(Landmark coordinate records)
━━━━━━━━━━━━━━━━

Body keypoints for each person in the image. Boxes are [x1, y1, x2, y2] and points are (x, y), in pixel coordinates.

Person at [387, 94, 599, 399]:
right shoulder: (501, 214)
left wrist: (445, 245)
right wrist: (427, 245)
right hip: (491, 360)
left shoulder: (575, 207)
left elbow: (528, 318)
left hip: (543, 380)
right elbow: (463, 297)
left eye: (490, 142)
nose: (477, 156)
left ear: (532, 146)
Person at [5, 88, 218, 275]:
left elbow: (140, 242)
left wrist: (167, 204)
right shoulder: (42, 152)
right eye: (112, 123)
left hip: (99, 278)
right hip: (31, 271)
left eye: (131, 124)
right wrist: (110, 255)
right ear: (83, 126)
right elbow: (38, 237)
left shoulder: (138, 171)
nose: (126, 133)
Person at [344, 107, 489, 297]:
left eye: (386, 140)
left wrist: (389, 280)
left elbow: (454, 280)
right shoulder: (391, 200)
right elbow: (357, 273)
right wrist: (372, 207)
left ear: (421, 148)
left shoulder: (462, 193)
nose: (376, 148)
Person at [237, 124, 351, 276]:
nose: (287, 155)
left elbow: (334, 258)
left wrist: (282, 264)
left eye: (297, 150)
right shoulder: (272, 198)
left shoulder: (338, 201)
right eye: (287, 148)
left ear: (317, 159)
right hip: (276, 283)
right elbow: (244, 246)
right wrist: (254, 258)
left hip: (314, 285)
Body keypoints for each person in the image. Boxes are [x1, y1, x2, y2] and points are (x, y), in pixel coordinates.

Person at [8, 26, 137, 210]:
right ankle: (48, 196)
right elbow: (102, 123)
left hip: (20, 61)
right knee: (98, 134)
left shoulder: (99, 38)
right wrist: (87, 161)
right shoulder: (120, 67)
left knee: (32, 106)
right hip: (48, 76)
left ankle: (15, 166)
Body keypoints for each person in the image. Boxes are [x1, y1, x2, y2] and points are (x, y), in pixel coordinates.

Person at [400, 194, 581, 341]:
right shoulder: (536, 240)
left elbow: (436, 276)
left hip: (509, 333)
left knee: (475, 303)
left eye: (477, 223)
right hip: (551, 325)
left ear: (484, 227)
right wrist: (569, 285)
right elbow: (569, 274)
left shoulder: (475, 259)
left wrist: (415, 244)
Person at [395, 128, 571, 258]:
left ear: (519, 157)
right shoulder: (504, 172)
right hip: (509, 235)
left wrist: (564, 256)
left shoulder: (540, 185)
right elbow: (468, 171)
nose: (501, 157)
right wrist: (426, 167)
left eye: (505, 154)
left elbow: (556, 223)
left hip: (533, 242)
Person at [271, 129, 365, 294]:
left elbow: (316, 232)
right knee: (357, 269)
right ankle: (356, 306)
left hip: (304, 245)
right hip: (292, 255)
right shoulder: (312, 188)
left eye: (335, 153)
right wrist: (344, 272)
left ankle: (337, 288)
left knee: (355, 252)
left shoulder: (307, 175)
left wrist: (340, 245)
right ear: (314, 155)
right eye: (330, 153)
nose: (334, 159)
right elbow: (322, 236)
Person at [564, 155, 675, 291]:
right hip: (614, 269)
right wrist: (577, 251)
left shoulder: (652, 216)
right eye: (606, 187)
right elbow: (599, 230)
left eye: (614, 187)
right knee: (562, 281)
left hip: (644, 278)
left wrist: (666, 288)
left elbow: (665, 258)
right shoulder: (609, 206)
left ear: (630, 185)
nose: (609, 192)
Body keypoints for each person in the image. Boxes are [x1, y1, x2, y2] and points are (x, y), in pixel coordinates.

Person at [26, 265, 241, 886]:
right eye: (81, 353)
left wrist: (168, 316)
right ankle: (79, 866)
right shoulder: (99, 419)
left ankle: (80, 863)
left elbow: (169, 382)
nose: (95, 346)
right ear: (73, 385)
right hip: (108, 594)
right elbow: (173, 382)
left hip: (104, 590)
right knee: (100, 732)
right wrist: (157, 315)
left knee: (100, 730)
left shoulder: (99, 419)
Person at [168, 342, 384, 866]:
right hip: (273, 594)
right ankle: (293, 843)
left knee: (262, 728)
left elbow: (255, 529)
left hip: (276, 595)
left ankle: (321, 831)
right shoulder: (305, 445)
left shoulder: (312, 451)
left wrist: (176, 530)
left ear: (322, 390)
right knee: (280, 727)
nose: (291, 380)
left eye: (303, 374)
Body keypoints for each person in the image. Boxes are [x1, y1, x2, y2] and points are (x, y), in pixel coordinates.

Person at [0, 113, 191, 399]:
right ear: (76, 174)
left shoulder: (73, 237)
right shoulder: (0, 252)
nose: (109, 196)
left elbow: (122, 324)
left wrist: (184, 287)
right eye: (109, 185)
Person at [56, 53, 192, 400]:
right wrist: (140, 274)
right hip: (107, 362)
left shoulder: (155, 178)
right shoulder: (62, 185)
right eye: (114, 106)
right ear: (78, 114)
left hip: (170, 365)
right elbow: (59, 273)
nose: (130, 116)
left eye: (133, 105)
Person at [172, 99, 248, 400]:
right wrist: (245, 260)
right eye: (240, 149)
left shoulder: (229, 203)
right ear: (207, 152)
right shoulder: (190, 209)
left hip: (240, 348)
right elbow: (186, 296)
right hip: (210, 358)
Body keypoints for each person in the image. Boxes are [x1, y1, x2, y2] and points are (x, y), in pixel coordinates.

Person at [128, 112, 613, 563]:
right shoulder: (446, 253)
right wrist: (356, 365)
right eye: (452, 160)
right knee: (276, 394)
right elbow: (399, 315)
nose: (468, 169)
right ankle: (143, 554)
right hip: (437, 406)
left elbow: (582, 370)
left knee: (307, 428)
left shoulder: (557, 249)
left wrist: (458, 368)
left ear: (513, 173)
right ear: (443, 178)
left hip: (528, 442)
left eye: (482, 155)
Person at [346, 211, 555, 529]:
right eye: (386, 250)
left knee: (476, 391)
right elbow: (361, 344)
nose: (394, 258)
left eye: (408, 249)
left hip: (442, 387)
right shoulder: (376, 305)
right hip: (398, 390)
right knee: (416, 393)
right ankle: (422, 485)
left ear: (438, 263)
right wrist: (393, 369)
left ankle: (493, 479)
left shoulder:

━━━━━━━━━━━━━━━━

Please transcribe each of the entries, exactly as written.

Body keypoints for each person in the image. Boxes are [x1, y1, x2, y2] and points are (x, y), in pixel coordinates.

Person at [387, 94, 599, 399]:
right shoulder: (501, 214)
left wrist: (445, 245)
right wrist: (427, 245)
right hip: (491, 360)
left shoulder: (575, 207)
left elbow: (528, 318)
left hip: (543, 380)
right elbow: (463, 297)
left eye: (490, 142)
nose: (477, 156)
left ear: (532, 146)
Person at [5, 88, 218, 275]:
left elbow: (140, 242)
left wrist: (167, 204)
right shoulder: (42, 152)
right eye: (112, 123)
left hip: (99, 278)
right hip: (31, 271)
left eye: (131, 124)
right wrist: (110, 255)
right ear: (83, 126)
right elbow: (38, 237)
left shoulder: (138, 171)
nose: (126, 133)
Person at [344, 107, 489, 297]:
left eye: (386, 140)
left wrist: (389, 280)
left elbow: (454, 280)
right shoulder: (391, 200)
right elbow: (357, 273)
right wrist: (372, 207)
left ear: (421, 148)
left shoulder: (462, 193)
nose: (376, 148)
Person at [237, 124, 351, 276]:
nose: (287, 155)
left elbow: (334, 258)
left wrist: (282, 264)
left eye: (297, 150)
right shoulder: (272, 198)
left shoulder: (338, 201)
right eye: (287, 148)
left ear: (317, 159)
right hip: (276, 283)
right elbow: (244, 246)
right wrist: (254, 258)
left hip: (314, 285)
Body keypoints for each person in the image. Boxes are [x1, y1, x2, y2] and points are (x, y), in pixel coordinates.

Person at [8, 26, 137, 210]:
right ankle: (48, 196)
right elbow: (102, 123)
left hip: (20, 61)
right knee: (98, 134)
left shoulder: (99, 38)
right wrist: (87, 161)
right shoulder: (120, 67)
left knee: (32, 106)
right hip: (48, 76)
left ankle: (15, 166)
Body keypoints for each person in the image. Boxes are [x1, y1, x2, y2] and points are (x, y), in pixel coordinates.

Person at [400, 194, 581, 341]:
right shoulder: (536, 240)
left elbow: (436, 276)
left hip: (509, 333)
left knee: (475, 303)
left eye: (477, 223)
right hip: (551, 325)
left ear: (484, 227)
right wrist: (569, 285)
right elbow: (569, 274)
left shoulder: (475, 259)
left wrist: (415, 244)
Person at [395, 128, 571, 258]:
left ear: (519, 157)
right shoulder: (504, 172)
right hip: (509, 235)
left wrist: (564, 256)
left shoulder: (540, 185)
right elbow: (468, 171)
nose: (501, 157)
right wrist: (426, 167)
left eye: (505, 154)
left elbow: (556, 223)
left hip: (533, 242)
Person at [271, 129, 365, 294]:
left elbow: (316, 232)
right knee: (357, 269)
right ankle: (356, 306)
left hip: (304, 245)
right hip: (292, 255)
right shoulder: (312, 188)
left eye: (335, 153)
right wrist: (344, 272)
left ankle: (337, 288)
left knee: (355, 252)
left shoulder: (307, 175)
left wrist: (340, 245)
right ear: (314, 155)
right eye: (330, 153)
nose: (334, 159)
right elbow: (322, 236)
Person at [564, 155, 675, 291]:
right hip: (614, 269)
right wrist: (577, 251)
left shoulder: (652, 216)
right eye: (606, 187)
right elbow: (599, 230)
left eye: (614, 187)
right knee: (562, 281)
left hip: (644, 278)
left wrist: (666, 288)
left elbow: (665, 258)
right shoulder: (609, 206)
left ear: (630, 185)
nose: (609, 192)
Body keypoints for each person in the image. Boxes are [x1, y1, x2, y2] and points are (x, y), in pixel coordinates.

Person at [26, 265, 241, 886]:
right eye: (81, 353)
left wrist: (168, 316)
right ankle: (79, 866)
right shoulder: (99, 419)
left ankle: (80, 863)
left elbow: (169, 382)
nose: (95, 346)
right ear: (73, 385)
right hip: (108, 594)
right elbow: (173, 382)
left hip: (104, 590)
right knee: (100, 732)
right wrist: (157, 315)
left knee: (100, 730)
left shoulder: (99, 419)
Person at [168, 342, 384, 866]:
right hip: (273, 594)
right ankle: (293, 843)
left knee: (262, 728)
left elbow: (255, 529)
left hip: (276, 595)
left ankle: (321, 831)
right shoulder: (305, 445)
left shoulder: (312, 451)
left wrist: (176, 530)
left ear: (322, 390)
right knee: (280, 727)
nose: (291, 380)
left eye: (303, 374)
Body keypoints for each person in the image. Boxes are [x1, y1, x2, y2] and points are (x, y), in pixel coordinates.

Person at [0, 113, 191, 399]:
right ear: (76, 174)
left shoulder: (73, 237)
right shoulder: (0, 252)
nose: (109, 196)
left elbow: (122, 324)
left wrist: (184, 287)
right eye: (109, 185)
Person at [56, 53, 192, 400]:
right wrist: (140, 274)
right hip: (107, 362)
left shoulder: (155, 178)
right shoulder: (62, 185)
right eye: (114, 106)
right ear: (78, 114)
left hip: (170, 365)
right elbow: (59, 273)
nose: (130, 116)
left eye: (133, 105)
Person at [172, 99, 248, 400]:
right wrist: (245, 260)
right eye: (240, 149)
left shoulder: (229, 203)
right ear: (207, 152)
right shoulder: (190, 209)
left hip: (240, 348)
right elbow: (186, 296)
right hip: (210, 358)
Body keypoints for each person in the image. Boxes are [x1, y1, x2, y2] and points are (x, y), in pixel coordinates.

Person at [128, 112, 613, 563]:
right shoulder: (446, 253)
right wrist: (356, 365)
right eye: (452, 160)
right knee: (276, 394)
right elbow: (399, 315)
nose: (468, 169)
right ankle: (143, 554)
right hip: (437, 406)
left elbow: (582, 370)
left knee: (307, 428)
left shoulder: (557, 249)
left wrist: (458, 368)
left ear: (513, 173)
right ear: (443, 178)
left hip: (528, 442)
left eye: (482, 155)
Person at [346, 211, 555, 529]:
right eye: (386, 250)
left knee: (476, 391)
right elbow: (361, 344)
nose: (394, 258)
left eye: (408, 249)
left hip: (442, 387)
right shoulder: (376, 305)
right hip: (398, 390)
right knee: (416, 393)
right ankle: (422, 485)
left ear: (438, 263)
right wrist: (393, 369)
left ankle: (493, 479)
left shoulder:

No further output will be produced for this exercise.